(Records to process begins)
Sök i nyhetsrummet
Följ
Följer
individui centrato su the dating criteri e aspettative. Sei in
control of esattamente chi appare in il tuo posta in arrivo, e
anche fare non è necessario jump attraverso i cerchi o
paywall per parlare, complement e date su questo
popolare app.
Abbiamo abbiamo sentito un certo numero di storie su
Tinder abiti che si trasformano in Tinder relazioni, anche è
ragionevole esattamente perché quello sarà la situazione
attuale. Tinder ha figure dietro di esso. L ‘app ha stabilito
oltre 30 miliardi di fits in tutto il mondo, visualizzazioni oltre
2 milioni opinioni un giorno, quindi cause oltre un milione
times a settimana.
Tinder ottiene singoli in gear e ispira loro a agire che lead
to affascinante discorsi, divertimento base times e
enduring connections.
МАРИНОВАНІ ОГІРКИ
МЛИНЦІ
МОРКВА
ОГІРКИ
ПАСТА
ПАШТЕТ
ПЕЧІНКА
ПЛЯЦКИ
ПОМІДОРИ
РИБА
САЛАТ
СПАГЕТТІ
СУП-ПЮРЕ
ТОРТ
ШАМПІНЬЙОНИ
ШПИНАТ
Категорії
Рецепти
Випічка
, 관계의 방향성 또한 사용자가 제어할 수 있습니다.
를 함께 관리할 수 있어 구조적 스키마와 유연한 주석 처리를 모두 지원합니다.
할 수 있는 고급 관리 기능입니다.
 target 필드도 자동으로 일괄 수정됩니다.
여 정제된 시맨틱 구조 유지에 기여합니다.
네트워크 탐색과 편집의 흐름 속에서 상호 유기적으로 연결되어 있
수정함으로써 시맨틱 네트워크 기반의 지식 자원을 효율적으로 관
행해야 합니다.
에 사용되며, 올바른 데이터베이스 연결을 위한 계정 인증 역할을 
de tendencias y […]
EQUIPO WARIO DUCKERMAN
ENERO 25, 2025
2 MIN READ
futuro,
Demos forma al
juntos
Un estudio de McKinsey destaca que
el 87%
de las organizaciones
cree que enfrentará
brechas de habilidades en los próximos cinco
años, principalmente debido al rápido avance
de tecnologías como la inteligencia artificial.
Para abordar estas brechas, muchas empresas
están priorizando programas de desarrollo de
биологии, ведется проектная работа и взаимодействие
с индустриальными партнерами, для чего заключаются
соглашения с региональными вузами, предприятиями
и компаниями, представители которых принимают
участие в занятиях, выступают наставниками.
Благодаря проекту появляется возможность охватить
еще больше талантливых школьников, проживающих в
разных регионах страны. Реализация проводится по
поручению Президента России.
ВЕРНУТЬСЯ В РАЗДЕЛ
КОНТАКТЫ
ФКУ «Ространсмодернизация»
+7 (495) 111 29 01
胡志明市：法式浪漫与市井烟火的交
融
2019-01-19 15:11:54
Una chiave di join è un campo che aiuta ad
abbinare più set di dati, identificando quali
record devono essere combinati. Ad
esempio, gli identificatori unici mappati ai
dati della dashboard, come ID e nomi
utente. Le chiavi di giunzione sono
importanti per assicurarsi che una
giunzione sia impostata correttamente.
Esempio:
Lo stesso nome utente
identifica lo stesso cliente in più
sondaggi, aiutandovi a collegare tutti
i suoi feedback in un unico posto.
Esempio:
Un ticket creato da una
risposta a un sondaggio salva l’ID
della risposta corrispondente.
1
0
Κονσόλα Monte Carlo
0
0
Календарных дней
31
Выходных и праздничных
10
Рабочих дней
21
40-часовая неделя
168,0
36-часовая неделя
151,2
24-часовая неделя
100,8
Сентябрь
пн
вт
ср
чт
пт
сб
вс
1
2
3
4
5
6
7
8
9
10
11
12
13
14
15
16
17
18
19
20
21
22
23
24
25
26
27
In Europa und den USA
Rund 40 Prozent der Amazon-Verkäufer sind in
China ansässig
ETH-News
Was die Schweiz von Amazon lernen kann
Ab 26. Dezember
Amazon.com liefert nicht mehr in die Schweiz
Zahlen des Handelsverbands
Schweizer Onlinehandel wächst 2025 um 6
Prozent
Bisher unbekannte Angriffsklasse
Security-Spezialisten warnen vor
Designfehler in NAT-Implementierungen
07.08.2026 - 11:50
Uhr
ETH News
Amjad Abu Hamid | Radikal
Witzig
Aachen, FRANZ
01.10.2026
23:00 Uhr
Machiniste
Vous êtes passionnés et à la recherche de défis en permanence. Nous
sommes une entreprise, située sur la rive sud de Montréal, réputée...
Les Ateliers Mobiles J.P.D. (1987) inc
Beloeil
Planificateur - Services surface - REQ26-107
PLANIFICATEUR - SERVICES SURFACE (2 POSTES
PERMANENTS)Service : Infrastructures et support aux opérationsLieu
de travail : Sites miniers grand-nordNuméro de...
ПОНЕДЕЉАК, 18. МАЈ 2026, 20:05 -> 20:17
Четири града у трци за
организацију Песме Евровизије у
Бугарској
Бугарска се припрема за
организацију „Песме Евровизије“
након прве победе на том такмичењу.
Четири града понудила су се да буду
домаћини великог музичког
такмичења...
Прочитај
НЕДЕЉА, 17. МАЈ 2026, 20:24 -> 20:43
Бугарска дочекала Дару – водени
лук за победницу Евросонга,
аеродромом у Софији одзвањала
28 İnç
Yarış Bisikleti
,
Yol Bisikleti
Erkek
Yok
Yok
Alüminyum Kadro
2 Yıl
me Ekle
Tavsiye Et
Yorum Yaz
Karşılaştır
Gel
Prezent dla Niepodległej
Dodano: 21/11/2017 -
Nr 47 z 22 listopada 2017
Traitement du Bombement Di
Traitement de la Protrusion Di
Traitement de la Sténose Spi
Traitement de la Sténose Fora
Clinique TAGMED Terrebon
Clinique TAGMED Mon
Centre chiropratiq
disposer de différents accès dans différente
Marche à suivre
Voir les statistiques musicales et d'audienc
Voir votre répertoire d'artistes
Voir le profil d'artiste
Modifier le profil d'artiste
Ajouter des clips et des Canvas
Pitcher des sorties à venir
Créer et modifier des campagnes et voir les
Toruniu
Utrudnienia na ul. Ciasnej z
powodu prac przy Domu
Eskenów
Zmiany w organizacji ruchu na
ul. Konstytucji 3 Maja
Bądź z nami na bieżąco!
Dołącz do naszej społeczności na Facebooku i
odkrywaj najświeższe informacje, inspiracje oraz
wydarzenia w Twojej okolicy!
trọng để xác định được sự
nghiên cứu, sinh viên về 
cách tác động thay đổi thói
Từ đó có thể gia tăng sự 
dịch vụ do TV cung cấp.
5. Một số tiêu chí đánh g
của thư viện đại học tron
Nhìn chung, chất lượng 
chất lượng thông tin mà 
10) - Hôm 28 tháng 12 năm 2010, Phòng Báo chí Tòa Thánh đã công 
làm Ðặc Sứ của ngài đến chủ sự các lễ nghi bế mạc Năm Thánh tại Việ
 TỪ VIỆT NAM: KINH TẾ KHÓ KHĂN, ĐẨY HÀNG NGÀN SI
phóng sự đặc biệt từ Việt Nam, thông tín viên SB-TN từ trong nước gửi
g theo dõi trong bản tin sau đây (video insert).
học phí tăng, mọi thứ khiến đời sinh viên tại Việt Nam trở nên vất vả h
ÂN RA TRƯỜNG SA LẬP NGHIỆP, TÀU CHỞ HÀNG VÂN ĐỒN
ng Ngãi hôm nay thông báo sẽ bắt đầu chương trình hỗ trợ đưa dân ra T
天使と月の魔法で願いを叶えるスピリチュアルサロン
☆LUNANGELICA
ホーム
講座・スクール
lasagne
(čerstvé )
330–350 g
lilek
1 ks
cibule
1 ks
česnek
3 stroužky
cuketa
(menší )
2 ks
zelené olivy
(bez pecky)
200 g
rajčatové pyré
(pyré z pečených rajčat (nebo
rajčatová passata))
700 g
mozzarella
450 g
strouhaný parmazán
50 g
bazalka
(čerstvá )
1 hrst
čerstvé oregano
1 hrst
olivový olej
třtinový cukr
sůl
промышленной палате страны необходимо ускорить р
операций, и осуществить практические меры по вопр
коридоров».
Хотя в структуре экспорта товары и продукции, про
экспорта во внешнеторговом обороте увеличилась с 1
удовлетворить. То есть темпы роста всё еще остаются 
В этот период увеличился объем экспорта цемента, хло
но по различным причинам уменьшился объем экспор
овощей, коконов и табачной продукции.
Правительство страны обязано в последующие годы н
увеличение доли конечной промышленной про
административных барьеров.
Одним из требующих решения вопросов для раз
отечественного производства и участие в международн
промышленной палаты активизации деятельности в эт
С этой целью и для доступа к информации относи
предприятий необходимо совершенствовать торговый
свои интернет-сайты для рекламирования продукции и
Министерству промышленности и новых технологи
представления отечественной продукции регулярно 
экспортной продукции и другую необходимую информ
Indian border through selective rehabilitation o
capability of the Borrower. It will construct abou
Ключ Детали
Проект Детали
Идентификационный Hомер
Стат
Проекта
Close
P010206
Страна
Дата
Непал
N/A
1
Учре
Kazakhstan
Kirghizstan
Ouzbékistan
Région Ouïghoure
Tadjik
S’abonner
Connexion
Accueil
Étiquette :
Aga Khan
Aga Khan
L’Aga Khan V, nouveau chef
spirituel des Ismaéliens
(Records to process ends)
_To do_:
Above are the records; from them, give again exactly the lines from the one containing "Schweizer Onlinehandel wächst 2025 um 6" through the one containing "Marche à suivre", both included.

_Written answer_:
Schweizer Onlinehandel wächst 2025 um 6
Prozent
Bisher unbekannte Angriffsklasse
Security-Spezialisten warnen vor
Designfehler in NAT-Implementierungen
07.08.2026 - 11:50
Uhr
ETH News
Amjad Abu Hamid | Radikal
Witzig
Aachen, FRANZ
01.10.2026
23:00 Uhr
Machiniste
Vous êtes passionnés et à la recherche de défis en permanence. Nous
sommes une entreprise, située sur la rive sud de Montréal, réputée...
Les Ateliers Mobiles J.P.D. (1987) inc
Beloeil
Planificateur - Services surface - REQ26-107
PLANIFICATEUR - SERVICES SURFACE (2 POSTES
PERMANENTS)Service : Infrastructures et support aux opérationsLieu
de travail : Sites miniers grand-nordNuméro de...
ПОНЕДЕЉАК, 18. МАЈ 2026, 20:05 -> 20:17
Четири града у трци за
организацију Песме Евровизије у
Бугарској
Бугарска се припрема за
организацију „Песме Евровизије“
након прве победе на том такмичењу.
Четири града понудила су се да буду
домаћини великог музичког
такмичења...
Прочитај
НЕДЕЉА, 17. МАЈ 2026, 20:24 -> 20:43
Бугарска дочекала Дару – водени
лук за победницу Евросонга,
аеродромом у Софији одзвањала
28 İnç
Yarış Bisikleti
,
Yol Bisikleti
Erkek
Yok
Yok
Alüminyum Kadro
2 Yıl
me Ekle
Tavsiye Et
Yorum Yaz
Karşılaştır
Gel
Prezent dla Niepodległej
Dodano: 21/11/2017 -
Nr 47 z 22 listopada 2017
Traitement du Bombement Di
Traitement de la Protrusion Di
Traitement de la Sténose Spi
Traitement de la Sténose Fora
Clinique TAGMED Terrebon
Clinique TAGMED Mon
Centre chiropratiq
disposer de différents accès dans différente
Marche à suivre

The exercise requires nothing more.